Work order 1:
In the forum thread on web browsers, why does grawprog keep Firefox installed?
Work order 2:
Summarize the forum thread on web browsers in two sentences.
Work order 3:
From the forum thread on web browsers, reproduce verbatim the part that opens with the words containing "I've never really" and closes with "in some jobs.".

═══ Passage to read

Best of all, their website puts Brave's selling point as 'not letting other
browsers treat you as a product'. Yeah, fat chance.

update: a quick look later, nothing I could not have done using standard open
source tools like HTTPS Everywhere, Privacy Badger and/or uBlock Origin.

------
grawprog
I feel like I'm the only person who's skipped chrome all together.

IE(because there wasn't much choice) -> Mozilla -> Firefox -> Palemoon

I keep firefox installed because some sites don't play nice with palemoon, but
i've never used chrome for any extended period. I played with chromium a while
ago but I didn't like it.

I've never really understood why chrome became so popular, when I tried it, it
felt like a step back fromm firefox in every way. Sure it's better than IE,
but that's not really a very difficult thing to accomplish. I'd rather use
lynx than IE.

------
k__
For me it was

Netscape -> Firefox -> Chrome -> Firefox

But I had to use IE in some jobs.

------
grumpy-cowboy
Mosaic -> Netscape -> Firefox -> Chrome -> Firefox

IE only if it's REALLY required by badly designed products/sites.

------
bergie
Hard to remember, but I think something along the lines of:

lynx -> OS/2 WebExplorer -> Netscape -> IE -> Mozilla Suite -> Camino ->
Firefox -> Chrome -> Safari -> Samsung Internet

(also the Emacs browser at some point, but hard to place it into the timeline)

------
LyndsySimon
I tried to build a timeline, but couldn't. I've switch back and forth too
much. At various times, pretty much every browser was ahead in some respect
and worth my interest. After a while, some other implementation would pull
ahead and I'd switch.

══════
═══ Given entries

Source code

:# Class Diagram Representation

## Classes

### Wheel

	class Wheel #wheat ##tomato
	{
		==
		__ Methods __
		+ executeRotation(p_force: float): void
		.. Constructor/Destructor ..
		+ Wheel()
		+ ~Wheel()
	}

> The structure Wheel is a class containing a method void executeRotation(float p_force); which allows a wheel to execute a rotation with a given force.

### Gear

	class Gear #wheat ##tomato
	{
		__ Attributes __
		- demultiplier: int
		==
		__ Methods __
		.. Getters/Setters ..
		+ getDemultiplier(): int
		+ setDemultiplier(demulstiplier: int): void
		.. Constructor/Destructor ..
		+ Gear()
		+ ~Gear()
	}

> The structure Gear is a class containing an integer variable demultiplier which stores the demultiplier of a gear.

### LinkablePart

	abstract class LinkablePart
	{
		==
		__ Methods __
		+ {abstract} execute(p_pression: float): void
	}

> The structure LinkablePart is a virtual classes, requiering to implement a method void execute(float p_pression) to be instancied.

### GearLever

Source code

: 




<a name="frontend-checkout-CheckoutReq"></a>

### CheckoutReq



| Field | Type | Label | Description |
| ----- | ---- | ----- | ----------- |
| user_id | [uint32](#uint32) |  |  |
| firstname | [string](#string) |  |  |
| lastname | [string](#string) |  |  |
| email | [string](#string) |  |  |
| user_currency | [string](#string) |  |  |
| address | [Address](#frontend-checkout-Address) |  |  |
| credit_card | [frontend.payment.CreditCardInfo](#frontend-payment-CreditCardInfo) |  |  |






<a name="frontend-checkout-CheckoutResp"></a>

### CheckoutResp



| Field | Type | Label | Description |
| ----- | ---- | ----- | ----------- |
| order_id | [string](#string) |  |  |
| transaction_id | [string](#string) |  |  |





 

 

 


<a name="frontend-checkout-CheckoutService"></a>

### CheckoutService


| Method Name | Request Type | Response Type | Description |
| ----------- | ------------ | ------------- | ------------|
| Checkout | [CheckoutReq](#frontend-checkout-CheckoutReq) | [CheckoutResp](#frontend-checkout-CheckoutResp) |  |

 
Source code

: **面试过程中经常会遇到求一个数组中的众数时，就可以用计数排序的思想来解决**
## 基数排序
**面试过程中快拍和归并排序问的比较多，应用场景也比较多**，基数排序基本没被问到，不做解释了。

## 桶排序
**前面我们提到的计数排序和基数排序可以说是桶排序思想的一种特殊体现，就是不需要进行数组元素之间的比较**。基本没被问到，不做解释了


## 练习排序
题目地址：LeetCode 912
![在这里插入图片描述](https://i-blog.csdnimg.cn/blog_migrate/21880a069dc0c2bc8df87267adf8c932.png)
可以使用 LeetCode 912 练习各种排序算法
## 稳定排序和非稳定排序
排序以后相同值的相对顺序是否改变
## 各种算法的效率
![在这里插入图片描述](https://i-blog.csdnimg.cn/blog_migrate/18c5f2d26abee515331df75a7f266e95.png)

══════

Written answer 1:
Some sites do not work well with Palemoon.

Written answer 2:
Participants in the thread list the sequences of browsers they have used, and two of them moved from Netscape to Firefox, then to Chrome, and back to Firefox. One participant skipped Chrome and now uses Palemoon, while another switched so often that a timeline could not be reconstructed.

Written answer 3:
I've never really understood why chrome became so popular, when I tried it, it
felt like a step back fromm firefox in every way. Sure it's better than IE,
but that's not really a very difficult thing to accomplish. I'd rather use
lynx than IE.

------
k__
For me it was

Netscape -> Firefox -> Chrome -> Firefox

But I had to use IE in some jobs.